## Data block
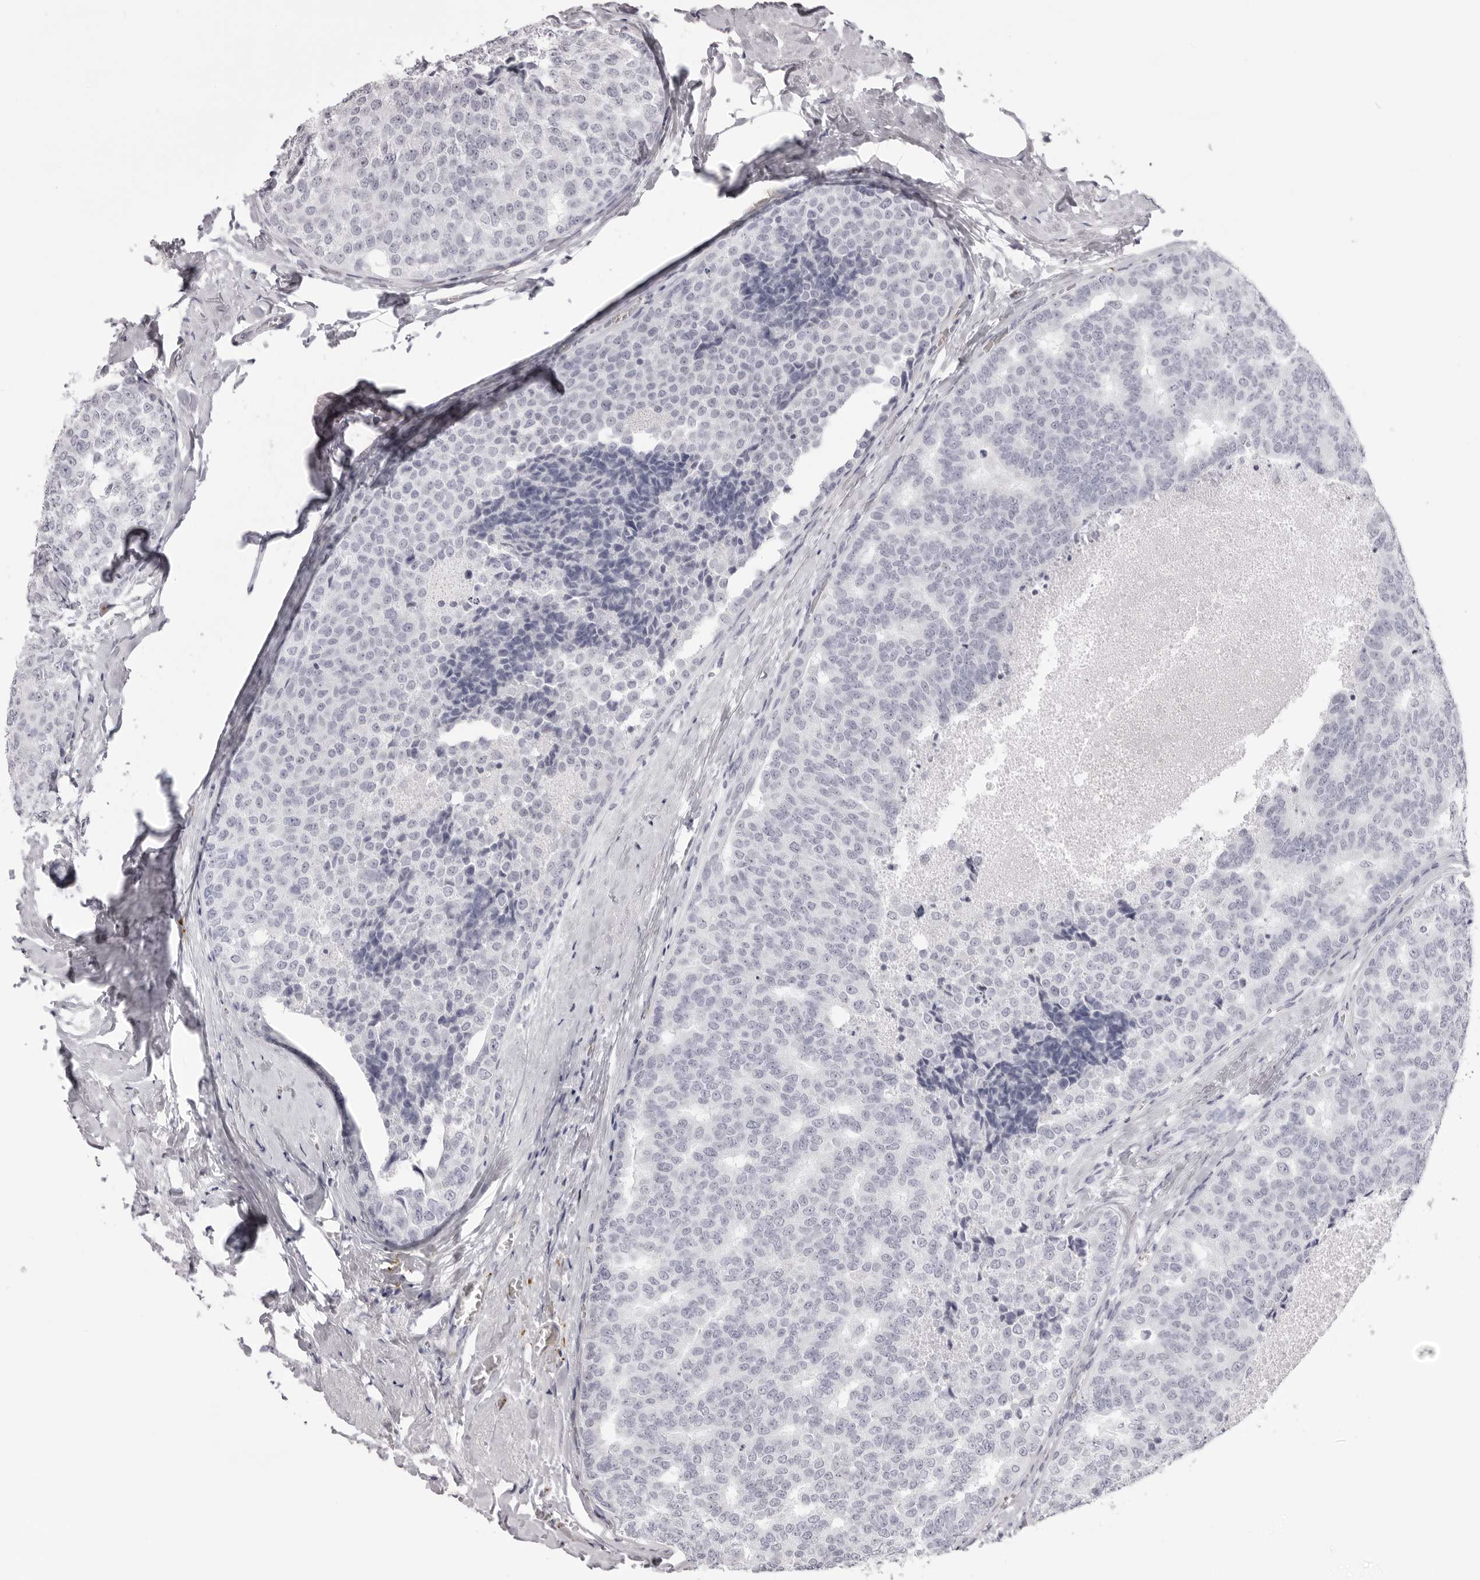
{"staining": {"intensity": "negative", "quantity": "none", "location": "none"}, "tissue": "breast cancer", "cell_type": "Tumor cells", "image_type": "cancer", "snomed": [{"axis": "morphology", "description": "Normal tissue, NOS"}, {"axis": "morphology", "description": "Duct carcinoma"}, {"axis": "topography", "description": "Breast"}], "caption": "Human breast invasive ductal carcinoma stained for a protein using immunohistochemistry (IHC) exhibits no expression in tumor cells.", "gene": "SPTA1", "patient": {"sex": "female", "age": 43}}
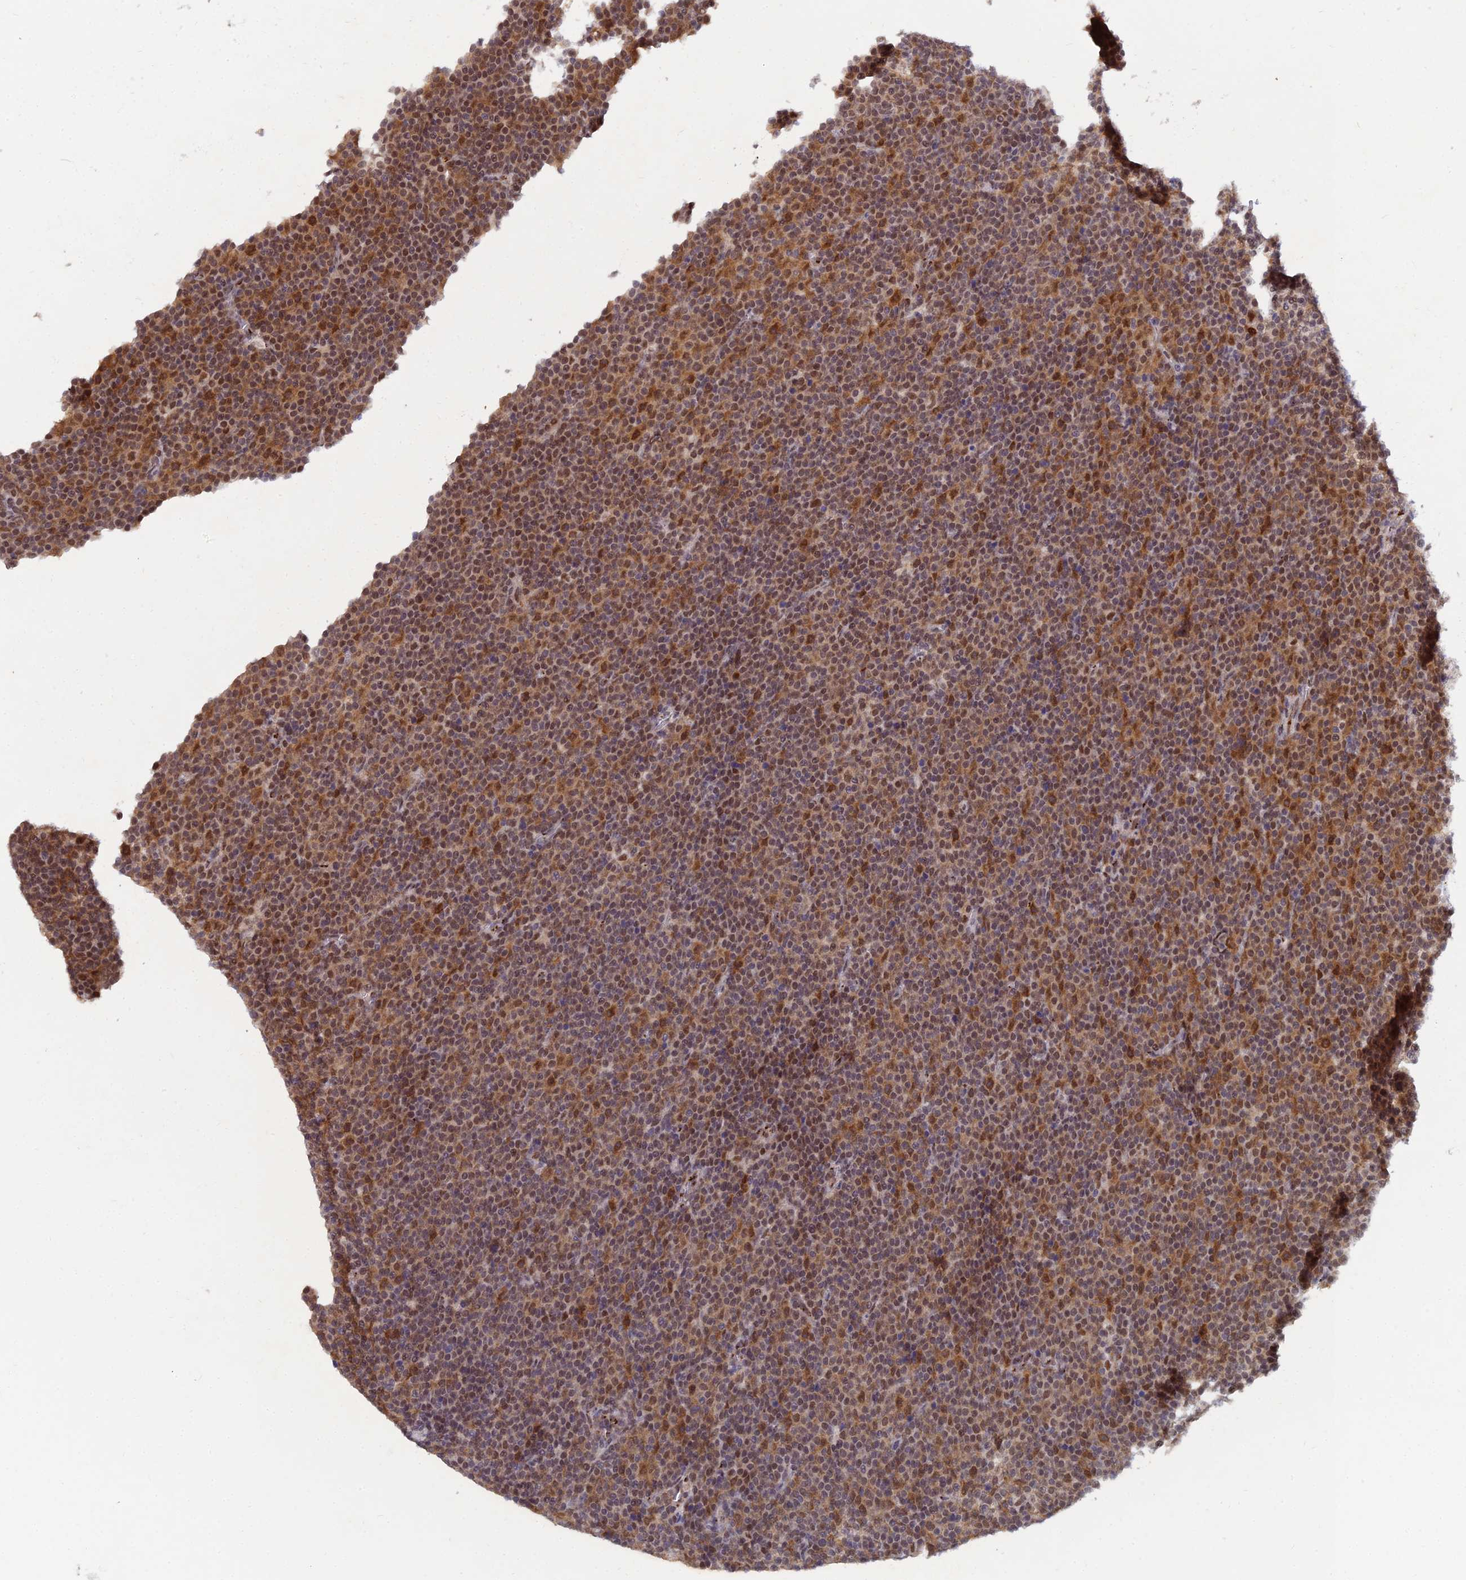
{"staining": {"intensity": "strong", "quantity": ">75%", "location": "cytoplasmic/membranous,nuclear"}, "tissue": "lymphoma", "cell_type": "Tumor cells", "image_type": "cancer", "snomed": [{"axis": "morphology", "description": "Malignant lymphoma, non-Hodgkin's type, Low grade"}, {"axis": "topography", "description": "Lymph node"}], "caption": "Strong cytoplasmic/membranous and nuclear expression is identified in approximately >75% of tumor cells in malignant lymphoma, non-Hodgkin's type (low-grade).", "gene": "THOC3", "patient": {"sex": "female", "age": 67}}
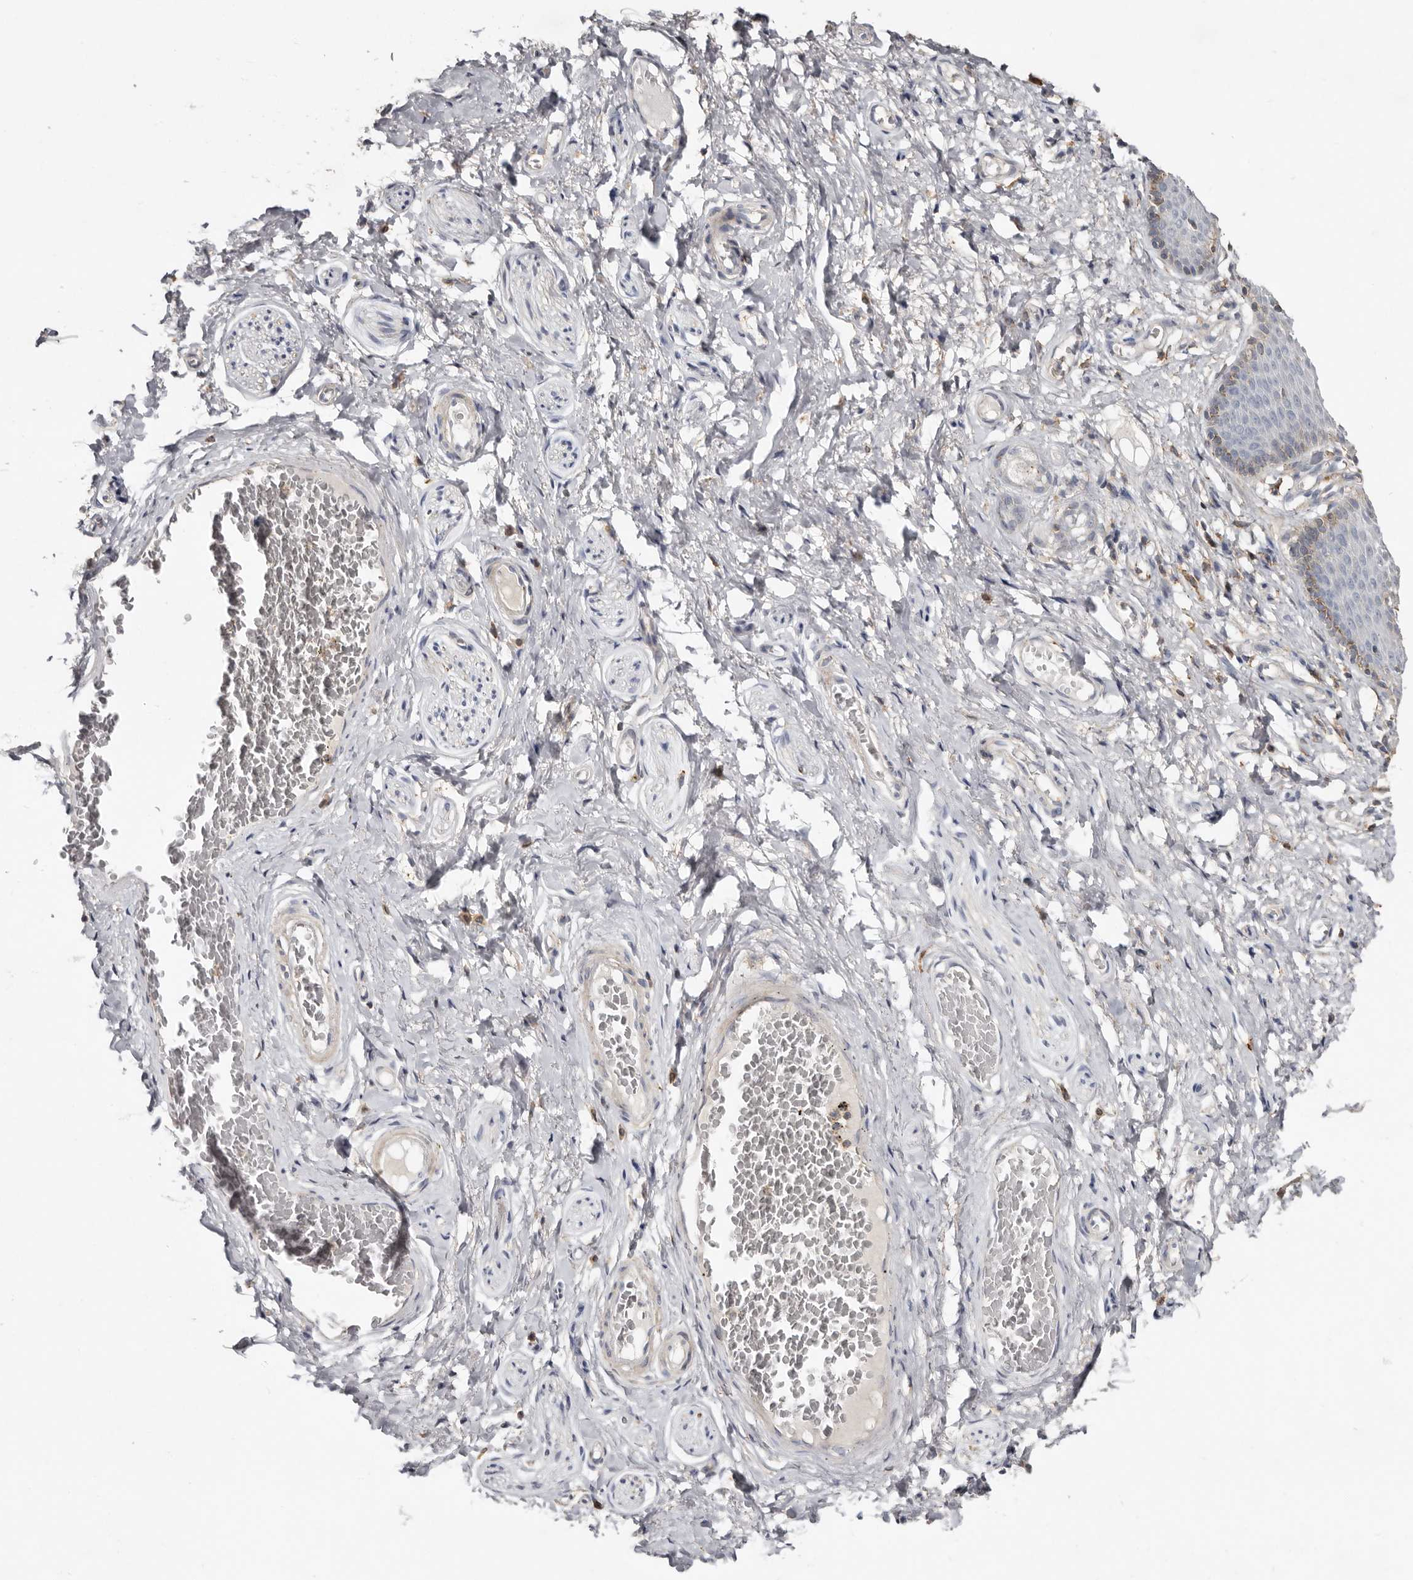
{"staining": {"intensity": "weak", "quantity": "<25%", "location": "cytoplasmic/membranous"}, "tissue": "skin", "cell_type": "Epidermal cells", "image_type": "normal", "snomed": [{"axis": "morphology", "description": "Normal tissue, NOS"}, {"axis": "topography", "description": "Vulva"}], "caption": "This micrograph is of benign skin stained with immunohistochemistry (IHC) to label a protein in brown with the nuclei are counter-stained blue. There is no positivity in epidermal cells. (Immunohistochemistry (ihc), brightfield microscopy, high magnification).", "gene": "KIF26B", "patient": {"sex": "female", "age": 66}}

## Work order
Transcribe all lines above exactly, skipping pictures.

## Answer below
{"staining": {"intensity": "negative", "quantity": "none", "location": "none"}, "tissue": "breast cancer", "cell_type": "Tumor cells", "image_type": "cancer", "snomed": [{"axis": "morphology", "description": "Normal tissue, NOS"}, {"axis": "morphology", "description": "Duct carcinoma"}, {"axis": "topography", "description": "Breast"}], "caption": "Human breast invasive ductal carcinoma stained for a protein using immunohistochemistry (IHC) exhibits no expression in tumor cells.", "gene": "SPTA1", "patient": {"sex": "female", "age": 43}}
{"staining": {"intensity": "strong", "quantity": ">75%", "location": "cytoplasmic/membranous,nuclear"}, "tissue": "lymphoma", "cell_type": "Tumor cells", "image_type": "cancer", "snomed": [{"axis": "morphology", "description": "Malignant lymphoma, non-Hodgkin's type, Low grade"}, {"axis": "topography", "description": "Lymph node"}], "caption": "Strong cytoplasmic/membranous and nuclear expression is identified in approximately >75% of tumor cells in malignant lymphoma, non-Hodgkin's type (low-grade).", "gene": "THOC3", "patient": {"sex": "female", "age": 67}}
{"staining": {"intensity": "weak", "quantity": "<25%", "location": "cytoplasmic/membranous"}, "tissue": "skin", "cell_type": "Epidermal cells", "image_type": "normal", "snomed": [{"axis": "morphology", "description": "Normal tissue, NOS"}, {"axis": "topography", "description": "Vulva"}], "caption": "This micrograph is of benign skin stained with immunohistochemistry (IHC) to label a protein in brown with the nuclei are counter-stained blue. There is no positivity in epidermal cells. (Immunohistochemistry (ihc), brightfield microscopy, high magnification).", "gene": "KIF26B", "patient": {"sex": "female", "age": 66}}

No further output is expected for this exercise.